• [Selected text]
By: Russell James III, J.D., Ph.D.

6. INCOME LIMITATIONS ON CHARITABLE DEDUCTIONS, Part 1 of 3

Links to previous sections of book are found at the end of each section.

This chapter will review income limits on charitable deductions.  This is, unfortunately, a potentially confusing and challenging area of gift planning.  There are a variety of different limitations on charitable deductions, depending upon the nature of the gift and the recipient.  Even more complex are the rules for how these different limitations interact in the current and future years.  As much as possible, this chapter will attempt to simplify, summarize, and visualize these rules in a way that makes them as understandable as possible.  Nevertheless, the reader must recognize that this is a difficult area of charitable tax law and it understanding may require some effort.
Why is all of this effort justified?  Very little wealth in this country is held in the form of cash or cash equivalents like checking accounts, savings accounts, or money market accounts.  If an advisor or fundraiser wants to be involved with large charitable transactions, he or she must understand how to work with gifts of assets rather than just working with cash.  These income limitations rules are particularly critical issues for gifts of assets.  A fundamental expectation for any advisor or fundraiser who is going to suggest the charitable transfer of an asset is, at the very least, to understand what charitable deduction that transfer will generate.  The first step in that process is to understand how the asset will be valued for purposes of the charitable deduction.  (That topic is covered in the chapter on valuation of charitable gifts of property.) The second step in that process is to understand when those charitable deductions can be used, when they must be carried forward into the future years, and when they may be lost altogether.  (This is the topic of the current chapter.) Although the process of understanding the rules for both steps can be a real challenge, this understanding is a clear prerequisite to intelligently recommending substantial gifts of assets.  It is simply not appropriate to recommend a gift of substantial assets while having no understanding of the charitable deductions that will be generated or whether or not those deductions can even be used.  The fundamental importance of this understanding as a prerequisite to encouraging large gifts of assets justifies learning the rules on income limitations for charitable deductions.

• [Supplied records]
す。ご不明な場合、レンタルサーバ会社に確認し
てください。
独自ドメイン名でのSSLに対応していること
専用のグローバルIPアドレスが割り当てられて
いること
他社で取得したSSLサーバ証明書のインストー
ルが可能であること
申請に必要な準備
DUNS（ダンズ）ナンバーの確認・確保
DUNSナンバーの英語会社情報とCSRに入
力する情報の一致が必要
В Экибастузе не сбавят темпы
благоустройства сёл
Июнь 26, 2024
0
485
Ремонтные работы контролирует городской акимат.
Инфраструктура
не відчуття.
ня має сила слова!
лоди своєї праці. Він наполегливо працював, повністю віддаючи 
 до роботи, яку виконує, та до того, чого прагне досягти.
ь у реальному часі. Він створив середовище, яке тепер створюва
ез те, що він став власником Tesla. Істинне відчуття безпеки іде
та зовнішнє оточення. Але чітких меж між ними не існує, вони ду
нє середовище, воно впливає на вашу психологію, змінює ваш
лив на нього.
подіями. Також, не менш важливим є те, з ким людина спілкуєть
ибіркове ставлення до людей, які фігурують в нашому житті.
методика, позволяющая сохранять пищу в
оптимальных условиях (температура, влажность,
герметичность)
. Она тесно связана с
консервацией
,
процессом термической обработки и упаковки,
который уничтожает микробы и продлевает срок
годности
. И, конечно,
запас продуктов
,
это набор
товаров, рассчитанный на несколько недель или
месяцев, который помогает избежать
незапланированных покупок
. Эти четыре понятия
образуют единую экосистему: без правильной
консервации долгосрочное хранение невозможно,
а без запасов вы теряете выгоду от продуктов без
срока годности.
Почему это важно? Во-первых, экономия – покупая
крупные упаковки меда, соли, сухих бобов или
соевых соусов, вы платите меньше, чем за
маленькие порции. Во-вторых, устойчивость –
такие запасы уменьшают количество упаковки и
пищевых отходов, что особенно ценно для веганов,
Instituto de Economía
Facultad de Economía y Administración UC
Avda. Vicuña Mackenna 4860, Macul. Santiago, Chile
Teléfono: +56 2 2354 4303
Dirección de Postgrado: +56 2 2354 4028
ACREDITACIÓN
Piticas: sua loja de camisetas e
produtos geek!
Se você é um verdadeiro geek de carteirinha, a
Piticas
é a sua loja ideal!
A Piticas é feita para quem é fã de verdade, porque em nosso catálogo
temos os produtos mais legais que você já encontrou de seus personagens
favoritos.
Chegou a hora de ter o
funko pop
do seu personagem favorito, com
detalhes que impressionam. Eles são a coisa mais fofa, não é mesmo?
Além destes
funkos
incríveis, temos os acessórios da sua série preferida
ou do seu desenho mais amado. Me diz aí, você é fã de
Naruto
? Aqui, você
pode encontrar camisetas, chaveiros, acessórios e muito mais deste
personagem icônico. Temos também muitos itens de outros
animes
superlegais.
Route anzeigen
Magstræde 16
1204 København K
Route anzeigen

• [Instructions]
A) In the passage on income limits for charitable deductions, what is the first step toward understanding what charitable deduction an asset transfer will generate?
B) Extend the passage on income limits for charitable deductions, picking up right after its final sentence.
The data above plays no role in this work.

• [Responses]
A) The first step is understanding how the asset will be valued for purposes of the charitable deduction.

B)
Beginning with the fundamentals, people in the United States usually pay taxes on income.  People pay these taxes to the federal government.  In most states, people also pay additional income taxes to the state government.
The next fundamental reality is that charitable gifts can sometimes be deducted from income.  These deductions are valuable to the extent that they reduce the taxes owed.  Consequently, to recommend a charitable transfer, it is essential to have an understanding of the deductions that will be created as a result of those transfers.
What is less well known is that charitable deductions may not be used to eliminate 100% of a person’s taxable income.  The total share of income that can be eliminated through charitable deductions in any one year may be 20%, 30%, or 50%, depending on the nature of the gift and the nature of the charitable recipient.  Charitable deductions beyond these limitations cannot be used in the current year, but instead must be carried forward into future years.  If the charitable deduction cannot be used within the following five years, it will expire.  Consequently, it is possible for large charitable transactions to generate large charitable deductions that have absolutely no value because the income limitations are otherwise exceeded in the current and carry-forward years.  Because advising a donor about a large charitable gift without understanding when that gift will generate no (or limited) useable charitable tax deductions is inappropriate, it is important to understand these income limitation rules.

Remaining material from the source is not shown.